The Public Accounts Committee published a report on the fund in February 2016 which concluded that there was no evidence the fund was benefiting patients, extending lives or a good use of taxpayers' money.

Prof Richard Sullivan, of King's College London and Dr Ajay Aggarwal of the London School of Hygiene & Tropical Medicine published a study in the Annals of Oncology in April 2017. He concluded that the initiative as initially established was a "huge waste of money" and a "major policy error". The researchers studied the 47 treatments that were being funded by January 2015, of which only 18% met internationally recognised criteria for being deemed clinically beneficial. For those drugs where there was some evidence of benefit, the average was an extra 3.2 months of survival. The majority of patients were exposed to unpleasant side effects for no benefit. £1.27 billion was spent on the fund during the period studied. No usable data was collected on what happened to patients whose treatment was funded - such as measuring how long they lived, their quality of life or side-effects. There was no consideration of the relative merits of surgery and radiotherapy.

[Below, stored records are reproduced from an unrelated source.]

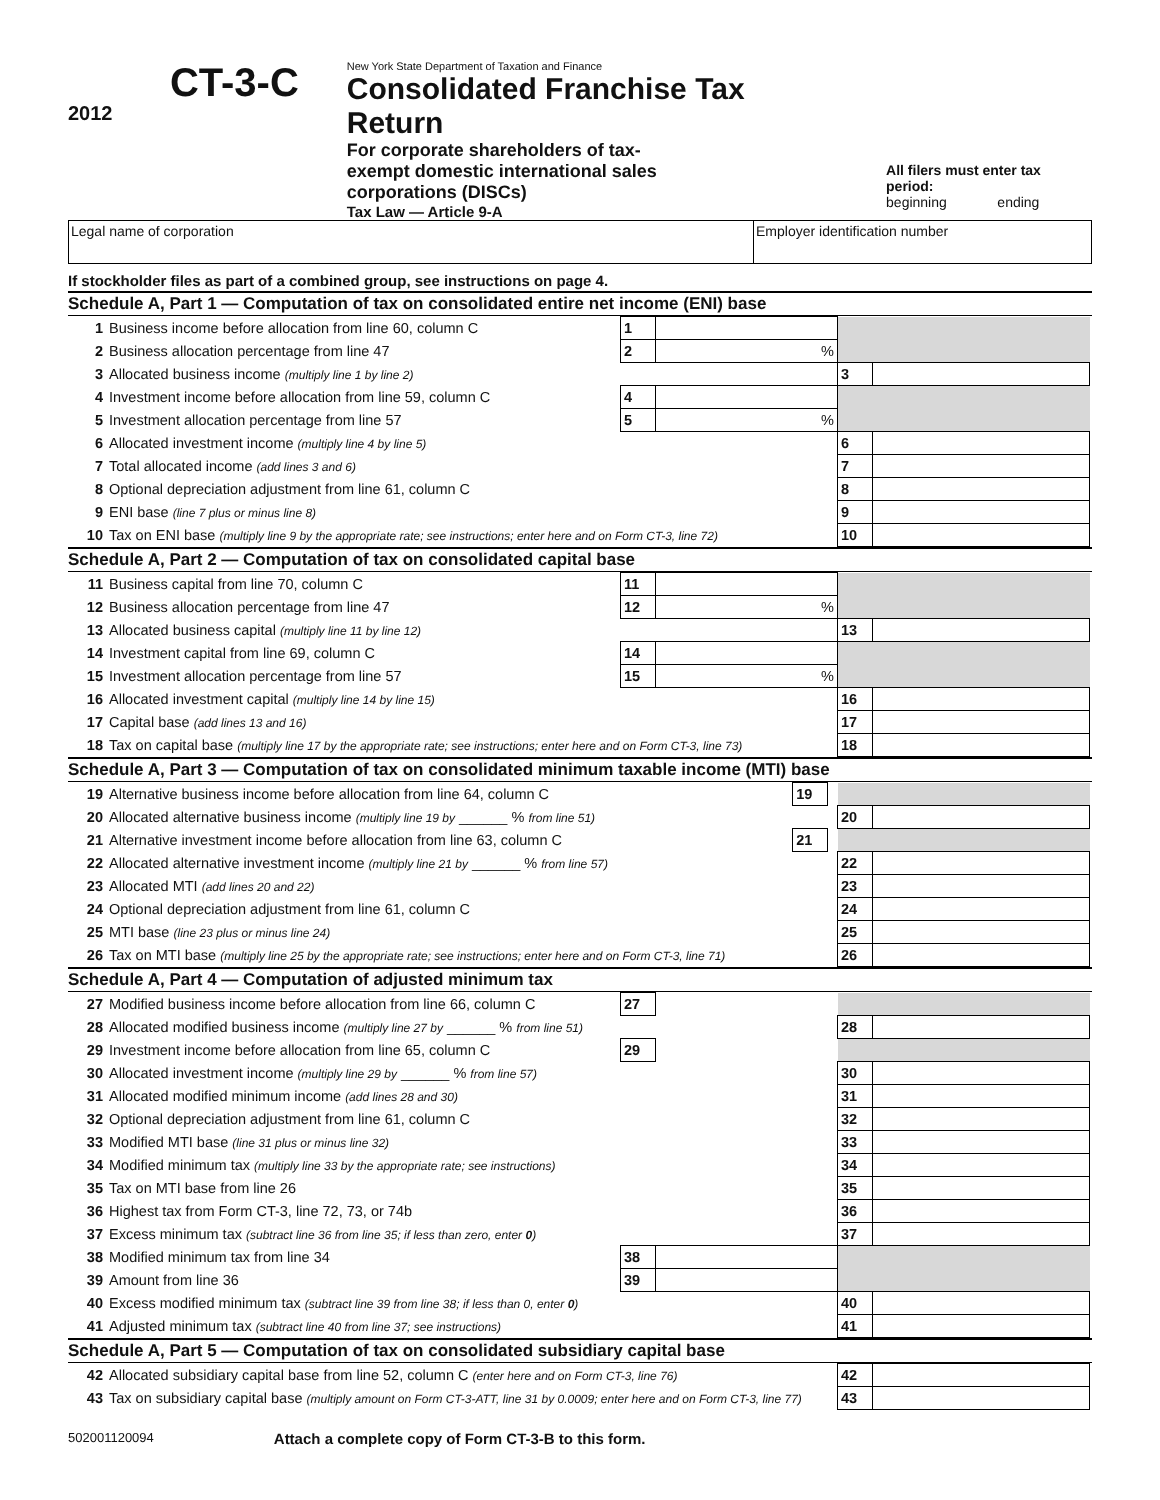2012
CT-3-C
New York State Department of Taxation and Finance
Consolidated Franchise Tax Return
For corporate shareholders of tax-exempt domestic international sales corporations (DISCs)
Tax Law — Article 9-A
All filers must enter tax period:
beginning ending
Legal name of corporation Employer identification number
If stockholder files as part of a combined group, see instructions on page 4.
Schedule A, Part 1 — Computation of tax on consolidated entire net income (ENI) base
| 1 | Business income before allocation from line 60, column C | 1 | | | |
| 2 | Business allocation percentage from line 47 | 2 | % | | |
| 3 | Allocated business income (multiply line 1 by line 2) | | | 3 | |
| 4 | Investment income before allocation from line 59, column C | 4 | | | |
| 5 | Investment allocation percentage from line 57 | 5 | % | | |
| 6 | Allocated investment income (multiply line 4 by line 5) | | | 6 | |
| 7 | Total allocated income (add lines 3 and 6) | | | 7 | |
| 8 | Optional depreciation adjustment from line 61, column C | | | 8 | |
| 9 | ENI base (line 7 plus or minus line 8) | | | 9 | |
| 10 | Tax on ENI base (multiply line 9 by the appropriate rate; see instructions; enter here and on Form CT-3, line 72) | | | 10 | |
Schedule A, Part 2 — Computation of tax on consolidated capital base
| 11 | Business capital from line 70, column C | 11 | | | |
| 12 | Business allocation percentage from line 47 | 12 | % | | |
| 13 | Allocated business capital (multiply line 11 by line 12) | | | 13 | |
| 14 | Investment capital from line 69, column C | 14 | | | |
| 15 | Investment allocation percentage from line 57 | 15 | % | | |
| 16 | Allocated investment capital (multiply line 14 by line 15) | | | 16 | |
| 17 | Capital base (add lines 13 and 16) | | | 17 | |
| 18 | Tax on capital base (multiply line 17 by the appropriate rate; see instructions; enter here and on Form CT-3, line 73) | | | 18 | |
Schedule A, Part 3 — Computation of tax on consolidated minimum taxable income (MTI) base
| 19 | Alternative business income before allocation from line 64, column C | 19 | | | |
| 20 | Allocated alternative business income (multiply line 19 by ______ % from line 51) | | | 20 | |
| 21 | Alternative investment income before allocation from line 63, column C | 21 | | | |
| 22 | Allocated alternative investment income (multiply line 21 by ______ % from line 57) | | | 22 | |
| 23 | Allocated MTI (add lines 20 and 22) | | | 23 | |
| 24 | Optional depreciation adjustment from line 61, column C | | | 24 | |
| 25 | MTI base (line 23 plus or minus line 24) | | | 25 | |
| 26 | Tax on MTI base (multiply line 25 by the appropriate rate; see instructions; enter here and on Form CT-3, line 71) | | | 26 | |
Schedule A, Part 4 — Computation of adjusted minimum tax
| 27 | Modified business income before allocation from line 66, column C | 27 | | | |
| 28 | Allocated modified business income (multiply line 27 by ______ % from line 51) | | | 28 | |
| 29 | Investment income before allocation from line 65, column C | 29 | | | |
| 30 | Allocated investment income (multiply line 29 by ______ % from line 57) | | | 30 | |
| 31 | Allocated modified minimum income (add lines 28 and 30) | | | 31 | |
| 32 | Optional depreciation adjustment from line 61, column C | | | 32 | |
| 33 | Modified MTI base (line 31 plus or minus line 32) | | | 33 | |
| 34 | Modified minimum tax (multiply line 33 by the appropriate rate; see instructions) | | | 34 | |
| 35 | Tax on MTI base from line 26 | | | 35 | |
| 36 | Highest tax from Form CT-3, line 72, 73, or 74b | | | 36 | |
| 37 | Excess minimum tax (subtract line 36 from line 35; if less than zero, enter 0 ) | | | 37 | |
| 38 | Modified minimum tax from line 34 | 38 | | | |
| 39 | Amount from line 36 | 39 | | | |
| 40 | Excess modified minimum tax (subtract line 39 from line 38; if less than 0, enter 0 ) | | | 40 | |
| 41 | Adjusted minimum tax (subtract line 40 from line 37; see instructions) | | | 41 | |
Schedule A, Part 5 — Computation of tax on consolidated subsidiary capital base
| 42 | Allocated subsidiary capital base from line 52, column C (enter here and on Form CT-3, line 76) | 42 | |
| 43 | Tax on subsidiary capital base (multiply amount on Form CT-3-ATT, line 31 by 0.0009; enter here and on Form CT-3, line 77) | 43 | |
502001120094
Attach a complete copy of Form CT-3-B to this form.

After its July 2016 reform, Eifiona Wood and Dyfrig Hughes from the Centre for Health Economics and Medicines Evaluation at Bangor University criticised decisions made by NICE on Drugs financed by the Cancer Drugs Fund for their lack of transparency, with decisions being made without disclosing ICERs (Incremental cost-effectiveness ratio) or total spending. They claim that this goes against NICEs own policy guidance and risks undermining its integrity.

Research, funded by the pharmaceutical industry, reported that the first 24 drugs to transition through the CDF did not generally use additional real world data as had often been proposed. Clinicians have argued that there is insufficient use of Real World Data to evaluate the effectiveness of all new cancer treatments.